Wednesday, August 21, 2013

Healthier Peanut Butter Chocolate Chip Cookies

Recipe: Healthier Peanut Butter Chocolate Chip Cookies

My friend Annette shared these on her Facebook page and I made them right away. Success! 

Preheat oven to 350 degrees. 

Ingredients:

  • 1 1/4 cups canned chickpeas, well-rinsed and patted dry with a paper towel - I  put mine in a strainer to rinse/dry
  • 2 teaspoons vanilla
  • 1/2 cup + 2 tablespoons (165 grams) natural-style peanut butter (mass market peanut butter like Skippy's will make them come out oily)
  • 1/4 cup (80 grams) honey (or agave?)
  • 1 teaspoon baking powder
  • a pinch of salt if your peanut butter is salt free
  • 1/2 cup chocolate chips (sometimes I use mini chocolate chips, but the big ones worked best here)
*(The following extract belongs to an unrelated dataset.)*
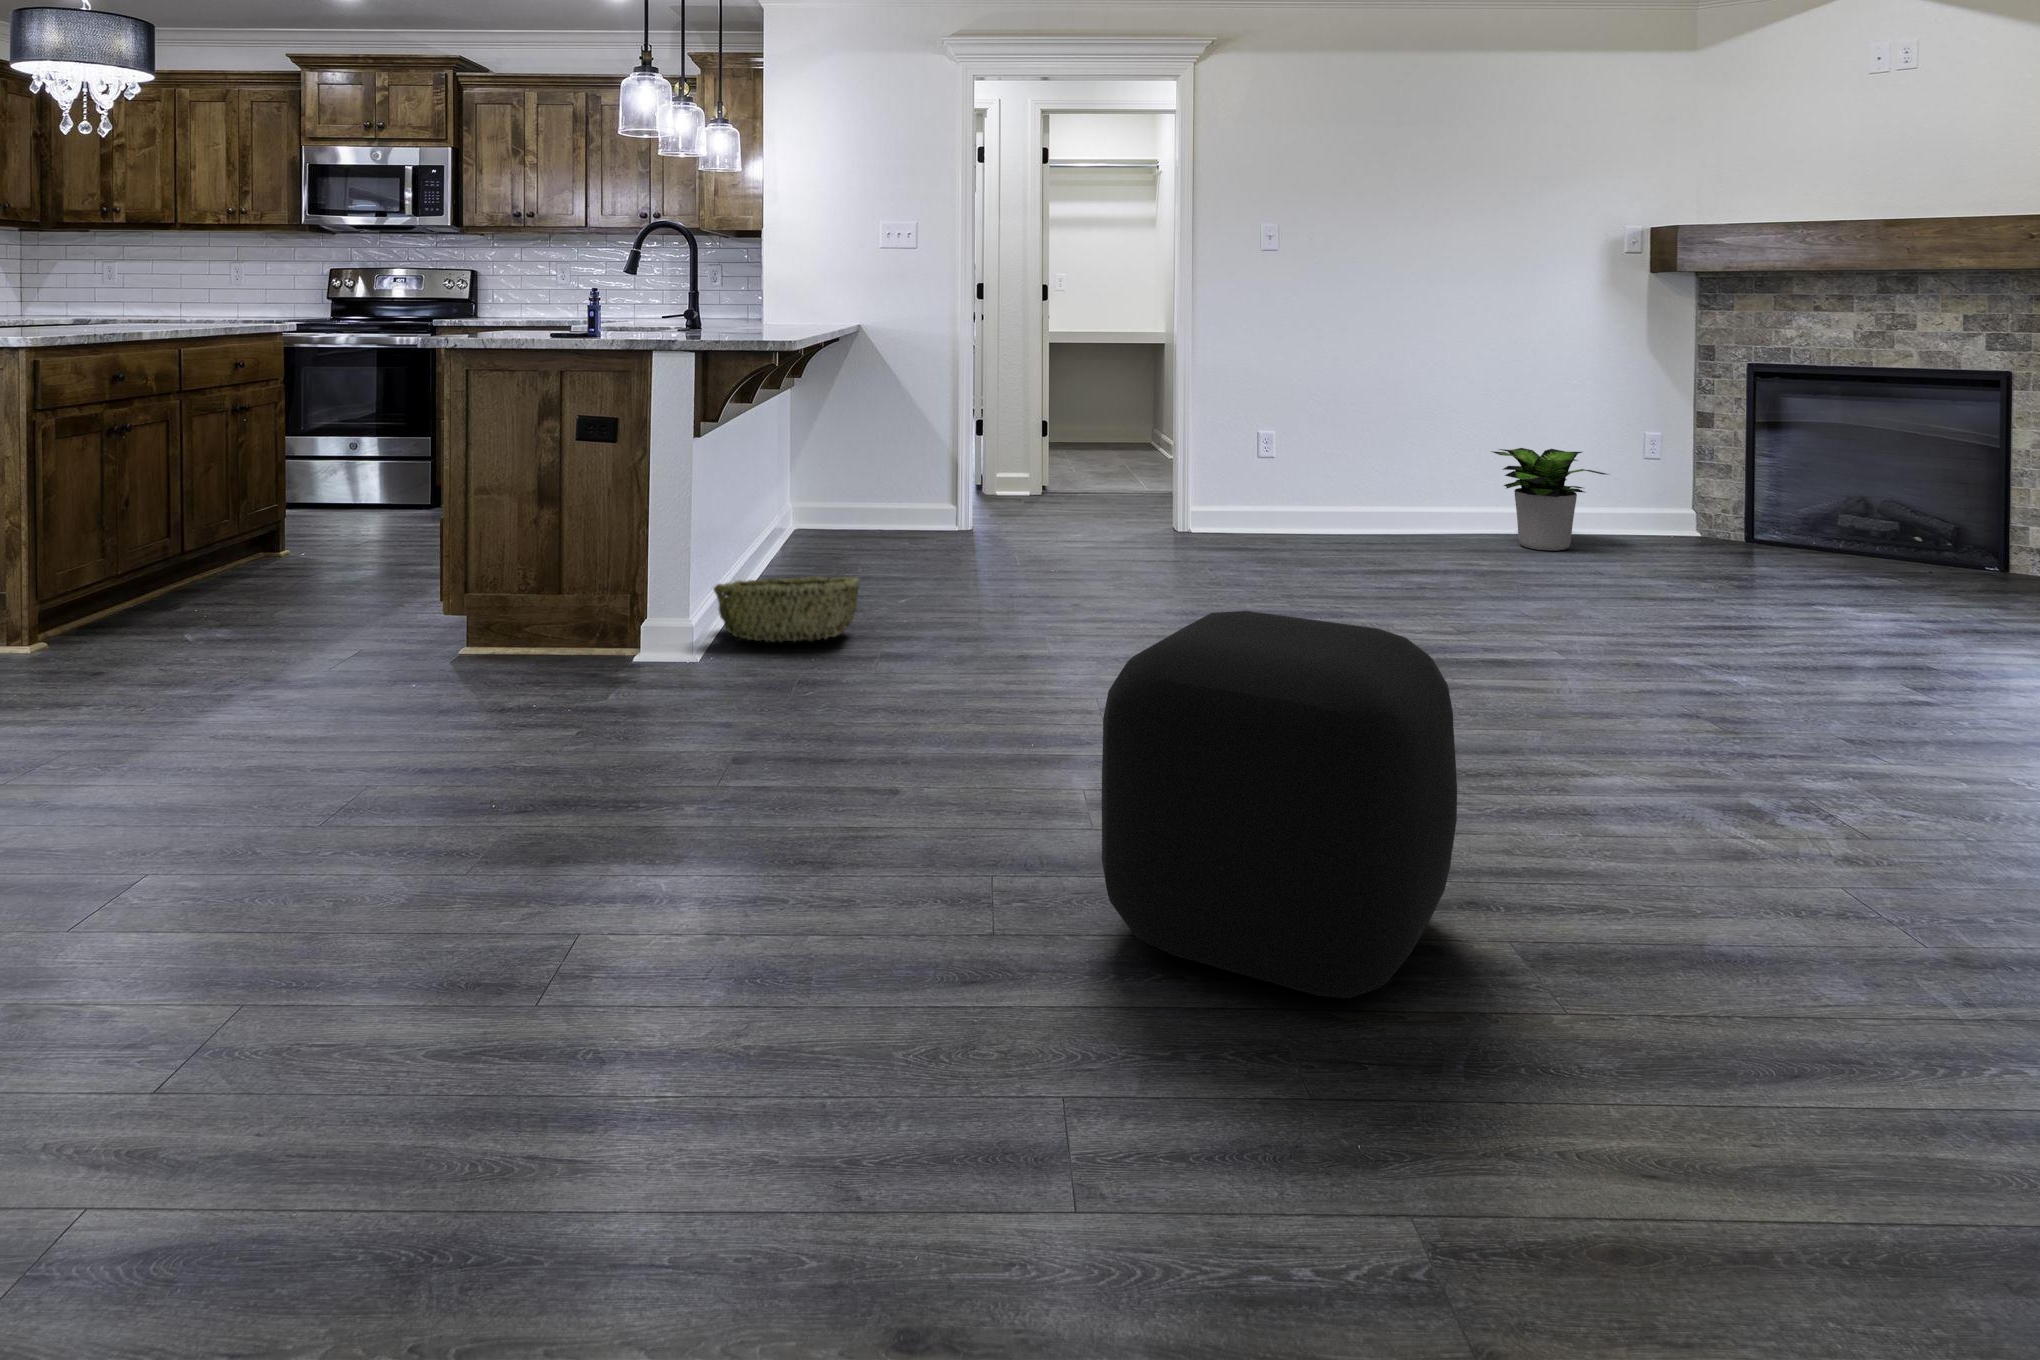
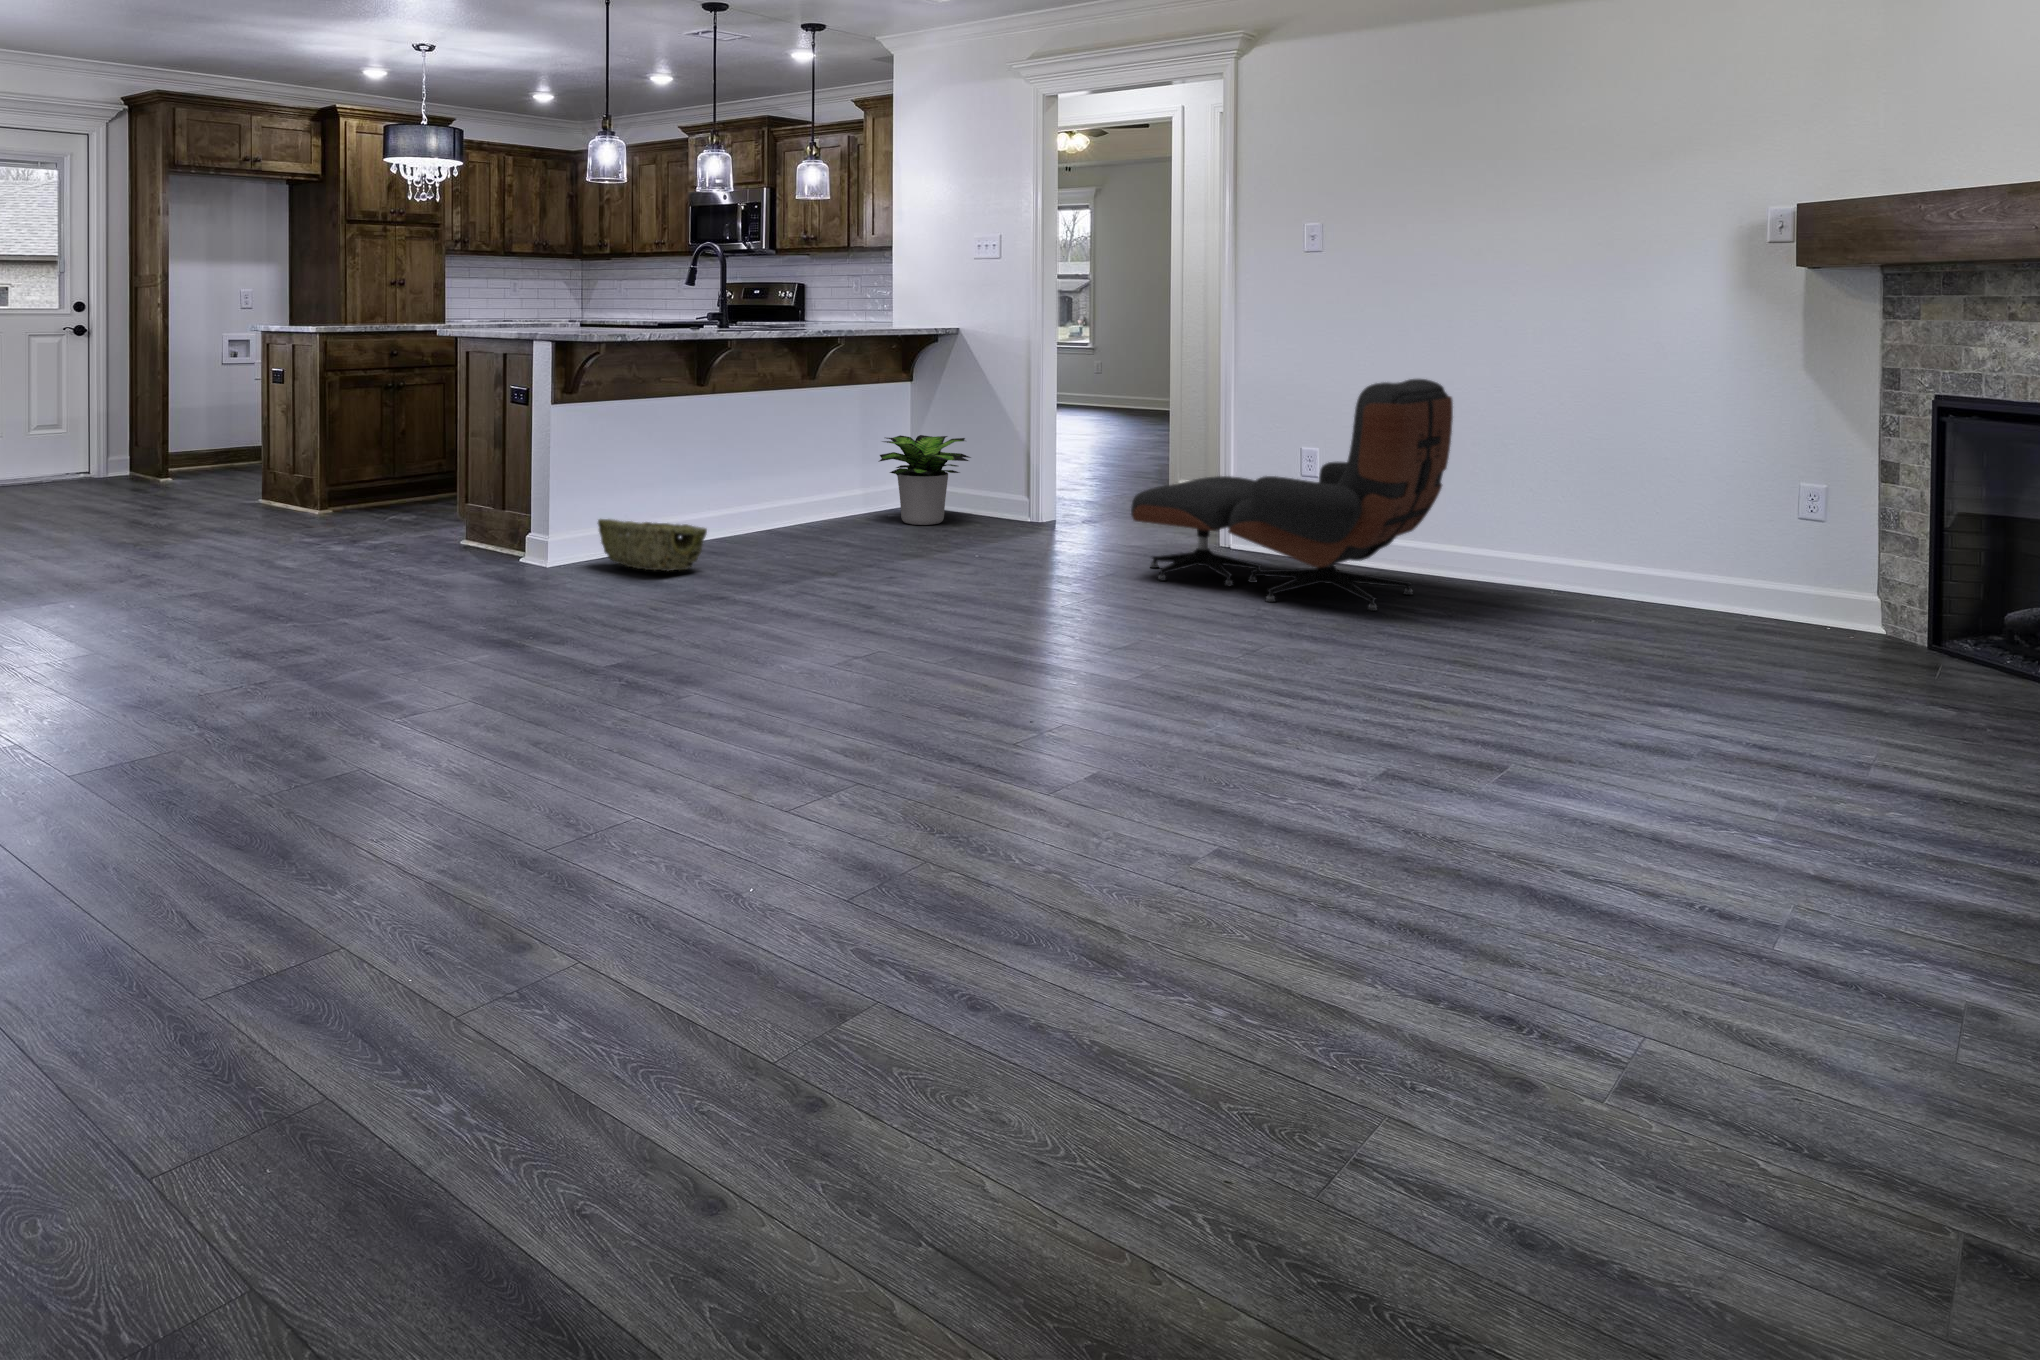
lounge chair: none [1197,363,1490,573] -> present [1131,379,1453,611]
potted plant: present [1492,448,1607,551] -> present [879,435,971,525]
ottoman: present [1102,611,1457,998] -> none [248,523,477,761]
The chickpeas serve as "flour" and have a very subtle flavor so they work well with combined with other ingredients, even in a sweet recipe. Combine all  ingredients except for the chocolate chips in a food processor and process until very smooth. Scrape as needed to include any little chunks of chickpeas and process till combined.

Pulse or mix in the chocolate chips (but don't chop them). The mixture will be very thick and sticky.

Wet hands and form into cookie-sized balls. Place onto a parchment paper-covered cookie sheet. Press down slightly on the balls; they don’t do much rising. Bake for about 12 minutes.